• Text for analysis
Heating tile

Abstract

A heating tile designed to be easily installed using standard construction methods and materials while providing a radiant heating method that is compatible with both computer controlled systems as well as simple thermostat controls, can be repaired without major floor rework, does not produce a significant magnetic field, is protected against overheating due to excessive exposed surface insulation, and is water and contaminant resistant even if there is minor cracking of the tile.

Claims

1. A heating tile comprising: an inflammable tile of rigid design with a melting point in excess of 200 C and an electrical conductivity value greater than or equal to 1×10.sup.6 Ωm.

2. The heating tile of claim 1, wherein recessed channels have been designed into the tile to hold the heating elements, over temperature sensor and cold leads. The channels being laid out such that the two cold leads, and separately the heating elements, run side by side and no more than 5 mm ( 13/64 in) between channels with the channels routed to have the currents in the side by side channels running in opposite directions. The close spacing helps cancel out any magnetic fields which may be generated.

3. A resistive heating element of the appropriate wattage within a flexible water resistant covering.

4. The heating tile of claim 2, wherein the resistive heating element of claim 3 is placed such that it has the ability to slide within the channels of claim 2. This allows the tile to crack under normal usage without exposing the resistive heating element of claim 3 to contact with liquids or the encroachment of fine contaminants.

5. A heating tile of claim 4, wherein a heat sensing element is wired in series with the heating element of claim 4 to shut current flow off if the temperature of the tile exceeds a preset value, generally 40° C. (104° F.) for a human occupancy, other applications may require higher or lower temperatures depending on their application.

6. The heating tile of claim 2, wherein two electrically insulated cold leads are placed in their appropriate channels and adhered loosely to the tile.

7. The heating tile of claim 6, wherein the electrically resistive heating elements of claim 4 are attached to the cold leads of claim 6.

8. The heating tile of claim 6, wherein the cold leads are terminated with those on one end being of exposed electrically conductive material. The other end being of either a hard and fast connector or a slide connector, both of which shall have a water seal against exposing the bare electrically conductive material to liquids after installation.

Description

BRIEF DESCRIPTION OF THE DRAWINGS

[0028] Many aspects of the embodiment's can be better understood with reference to the following drawings. The components in the drawings are not necessarily drawn to scale, the emphasis instead being placed upon clearly illustrating the principles of the embodiment's. Moreover, in the drawings, like reference numerals designate corresponding parts throughout the several views.

[0029] FIG. 1 is a schematic view of one embodiment of a heated tiled floor. Although this embodiment shows squares, the invention applies to any shape or arrangement of tiles.

[0030] FIG. 2 is a schematic of a heating tile used in the heating floor in FIG. 1. The layout of one embodiment is shown. The exact placement of the components is dependent on the design of the tile but all components that are required are presented.

DETAILED DESCRIPTION OF THE INVENTION

[0031] The disclosure is illustrated by way of example and not by way of limitation in the figures of the accompanying drawings in which like references indicate similar elements. It should be noted that references to “an” or “one” embodiment in this disclosure are not necessarily to the same embodiment, and such references mean at least one.

• Study questions
1. In the heating tile patent, what preset temperature is usually set to cut off current for human occupancy?
2. Continue the heating tile patent from the point where it stops.

[Keypoint coordinate data]

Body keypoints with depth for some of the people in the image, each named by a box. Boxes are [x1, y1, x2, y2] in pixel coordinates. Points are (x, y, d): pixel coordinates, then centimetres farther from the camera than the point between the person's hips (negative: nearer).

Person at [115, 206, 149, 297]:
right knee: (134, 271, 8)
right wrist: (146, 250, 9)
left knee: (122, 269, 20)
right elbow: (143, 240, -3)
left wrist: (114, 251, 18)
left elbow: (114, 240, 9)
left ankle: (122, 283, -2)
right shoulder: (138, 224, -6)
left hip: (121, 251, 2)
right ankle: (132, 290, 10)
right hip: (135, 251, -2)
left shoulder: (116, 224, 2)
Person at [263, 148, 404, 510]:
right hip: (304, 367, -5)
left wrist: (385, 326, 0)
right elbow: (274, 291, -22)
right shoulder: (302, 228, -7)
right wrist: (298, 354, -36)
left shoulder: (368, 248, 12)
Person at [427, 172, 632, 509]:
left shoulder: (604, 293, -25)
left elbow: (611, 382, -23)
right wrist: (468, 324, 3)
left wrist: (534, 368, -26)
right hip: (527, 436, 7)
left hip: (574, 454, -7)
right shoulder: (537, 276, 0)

...

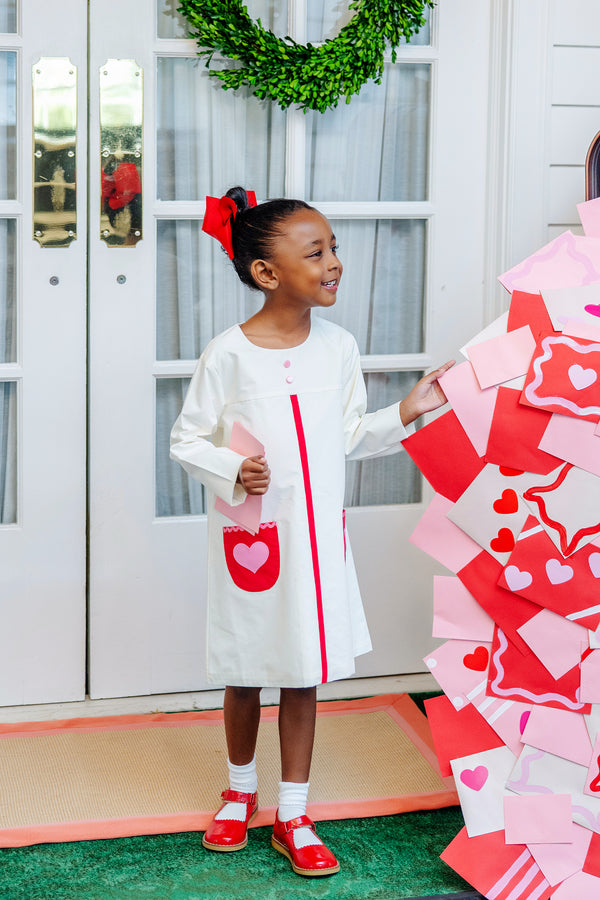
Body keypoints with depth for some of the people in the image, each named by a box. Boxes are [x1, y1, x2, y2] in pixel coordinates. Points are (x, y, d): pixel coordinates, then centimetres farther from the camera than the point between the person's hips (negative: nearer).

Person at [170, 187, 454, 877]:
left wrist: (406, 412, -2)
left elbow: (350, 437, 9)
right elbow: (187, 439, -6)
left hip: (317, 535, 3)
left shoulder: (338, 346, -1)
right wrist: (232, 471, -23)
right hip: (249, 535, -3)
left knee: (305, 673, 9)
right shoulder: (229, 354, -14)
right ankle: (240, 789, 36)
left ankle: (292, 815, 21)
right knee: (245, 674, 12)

• Answers to this exercise
1. 40° C (104° F).

2.
[0032] Referring to FIG. 1, a heating floor according to one embodiment is shown. The heating floor includes a plurality of heating tiles (1) disposed side by side and may be of any shape the design requires. The plurality of heating tiles (1) are arranged to form a plurality of lines and rows between which there may be a gap filled with some form of grout or equivalent (9) or the heating tiles (1) may be placed next to each other with no deliberate gap (9). The plurality of heating tiles (1) can be fixed with the floor using the standard tile securing material methods and materials.

[0033] The plurality of heating tiles can be electrically interconnected in any fashion as appropriate for the installation. They may be connected by number of tiles, or they may be grouped according to the designers plans, or the control system limitations, but in no case to exceed the current rating of the cold leads (6) of the tiles.

[0034] Referring to FIG. 2, each heating tile (1) includes channels (2) inlaid with the heating elements (3) and the flexible covering (4) to allow minor cracking of the tile and shifting caused by normal floor deformations. In line with the heating element (3) there is an automatic reset over temperature cutout (5) to prevent the tile from getting to hot. This cutout would be activated by such things as storing large flat objects on the tile while the heat is on, or being covered by items placed on the floor such as pillows, blankets, throw rugs, etc.

[0035] The over temperature sensor may be located in different spots based on design criteria and tile shape and characteristics.

[0036] The cold leads (6,6a & 6b) are shown going straight through the tile, but can be designed to enter/leave any side, or even multiple sides if the design requires it. This allows the tiles to be designed so some may act as corner pieces or straight through pieces, or even multiple branch pieces as would best fit the application.

[0037] First end cold lead (6a) is the end which mates up to the second end (6b) cold lead and consists of enough bare electrically conductive material to make up with the connector on the second end (6b). The cold lead second end (6b) can be either a slip in connector or a mechanical connector using mechanical compression or soldering as the attachment method. The method used will depend on Electrical codes in the areas the tile is designed to be used in.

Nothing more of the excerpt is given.